The fellow leaned close, whispering in a conspiratorial fashion. "See, the high-and-mighty Sceptanar, he's no fool. He knows that Gormantor of Akanax would beat him in any kind of stand-up fight. So he's looking for a way to break the deadlock. I've heard that he has a coven of sorcerers working for him, silencing the few wizards Gormantor employs, razing Akanax's castles and firing its towns. He's had the Akanaxans on the run all summer."
"Doesn't seem right," Fineghal grunted.
"Well, that's what the king of Mordulkin thought, so he jumped in on Akanax's side. Airspur, too. Forced Cimbar and Soorenar to split their armies, one to march south against Akanax, one to march west along the coast to deal with Airspur, and the third landed by Cimbar's fleets on the shores under Mordulkin's walls." Satisfied with his answer, the soldier moved closer to Eriale as the barmaid returned with their ale.
"Oslin sends her soldiers to fight for Gormantor of Akanax?" Eriale asked. Gereax of Oslin had been Akanax's vassal for decades.
"Of course. If we don't help Gormantor beat Cimbar and Soorenar, we'll all be singing the praises of the Sceptanar by the end of the year," the soldier said. "I'll be damned if I'll call some wizard my king."
Aeron weighed the soldier's words. He had to get to the college to see for himself what was going on. Dalrioc Corynian must have secured Soorenar for Oriseus after all; it seemed likely, based on the course of the war the Oslinite described. Did Oriseus openly flaunt his command of shadow-magic, or did he conceal his role in the sorcerous winter that had fallen over Chessenta? The soldier was only reporting rumors and speculation, but he didn't doubt that there was truth in the fellow's words.

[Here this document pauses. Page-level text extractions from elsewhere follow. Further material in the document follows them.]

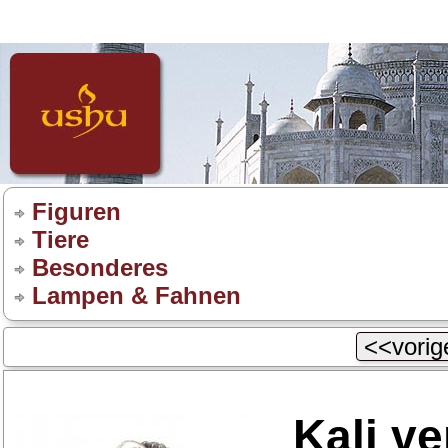
Figuren
Tiere
Besonderes
Lampen & Fahnen
<<vorige
Kali ve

The soldier leaned forward, making a show of pouring Eriale a mug of ale. "Enough politics. What business sets your feet on the road on a cold, lonely night?" he asked her.
Eriale set her face in a stony expression. "I travel with these gentlemen to Mordulkin."

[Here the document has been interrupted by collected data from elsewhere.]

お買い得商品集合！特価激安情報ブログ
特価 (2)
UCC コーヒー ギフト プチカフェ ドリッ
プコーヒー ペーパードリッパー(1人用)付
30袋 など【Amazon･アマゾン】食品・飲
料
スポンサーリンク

"You mean to find work there, too?" The soldier's coarse laugh indicated the type of work he thought she might be looking for. "Where the armies go, there's always a place for an enterprising woman to earn some gold. Me and my fellows-" he jerked his head over at the other soldiers-"have been riding back and forth across this country for a week now with not a night to relax. Why don't you join our table for a bit?"

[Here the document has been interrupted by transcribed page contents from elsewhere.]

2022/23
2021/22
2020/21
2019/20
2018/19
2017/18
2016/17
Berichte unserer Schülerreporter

Eriale shook her head. "No, thank you. These gentlemen have offered to escort me to Mordulkin. I'll stay with them."
The soldier turned a hard stare at Aeron and Fineghal. "You fellows don't mind, do you?" Behind him, the other soldiers pushed back their chairs, slowly standing. The taproom fell silent as the other patrons felt the tension in the air. Aeron sensed an ugly black flicker in the weak currents of the Weave that flowed through the room. Why would the corruption of magic limit itself to the forces of nature? he realized. Every living creature carries a spark of the Weave in its heart. Could a person's spirit be poisoned just as the fields and the waters have been tainted?